Aus Patientenperspektive verbleibt neben der Haftungsfrage im aktuellen Fall die Frage, ob der aktuelle Fall einen Einzelfall oder die Spitze des Eisbergs darstellt. Die Generikahersteller verarbeiteten möglicherweise jahrelang möglicherweise zahlreiche weitere kontaminierte/minderwertige/unwirksame Wirk-/Hilfsstoffe.

Diesbezüglich kann ich keine Bemühungen auf der politischen Bühne erkennen und die Generikahersteller hüllen sich in Schweigen.

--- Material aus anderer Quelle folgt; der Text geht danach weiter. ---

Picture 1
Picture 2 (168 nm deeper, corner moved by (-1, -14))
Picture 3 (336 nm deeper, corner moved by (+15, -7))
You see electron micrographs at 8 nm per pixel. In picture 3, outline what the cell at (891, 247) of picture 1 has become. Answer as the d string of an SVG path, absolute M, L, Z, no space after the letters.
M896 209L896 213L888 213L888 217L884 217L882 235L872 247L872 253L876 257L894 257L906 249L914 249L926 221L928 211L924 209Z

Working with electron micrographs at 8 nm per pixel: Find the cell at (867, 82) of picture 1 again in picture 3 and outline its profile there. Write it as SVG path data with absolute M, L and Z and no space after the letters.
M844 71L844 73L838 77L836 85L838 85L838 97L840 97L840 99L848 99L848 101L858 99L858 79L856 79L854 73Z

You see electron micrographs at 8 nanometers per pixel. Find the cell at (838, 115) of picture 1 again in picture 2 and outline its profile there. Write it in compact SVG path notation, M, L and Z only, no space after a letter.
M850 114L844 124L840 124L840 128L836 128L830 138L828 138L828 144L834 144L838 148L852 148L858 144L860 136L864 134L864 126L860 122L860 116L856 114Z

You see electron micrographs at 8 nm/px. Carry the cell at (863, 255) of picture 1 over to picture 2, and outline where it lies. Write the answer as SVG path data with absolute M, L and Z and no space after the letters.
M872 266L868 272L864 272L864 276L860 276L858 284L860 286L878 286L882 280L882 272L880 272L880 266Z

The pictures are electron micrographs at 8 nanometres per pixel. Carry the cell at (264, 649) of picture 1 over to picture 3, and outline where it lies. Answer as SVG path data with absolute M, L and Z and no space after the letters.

Erforderlich ist Transparenz statt Geheimniskrämerei.

Lustig in diesem Zusammenhang: Auf der Seite der Gelben Liste sind seit letzter Woche die wesentlichen Teile der Fachinformationen nicht mehr frei zugänglich. Das ist ein Schritt in die falsche Richtung und stellt Nahrung für Verschwörungstheoretiker dar.

Vermarktung kontaminierter/minderwertiger Medikamente muss für Pharmaunternehmen und Krankenkassen sehr, sehr teuer werden und die Verantwortlichen müssen persönlich zivilrechtlich haften und konsequent der Strafverfolgung unterworfen werden. Wir brauchen ein Produkthaftungsrecht, das geschädigten Menschen Schadensersatz in Größenordnung nach US Vorbild zuspricht, anstatt sie wie bisher mit Kleingeld zu entschädigen.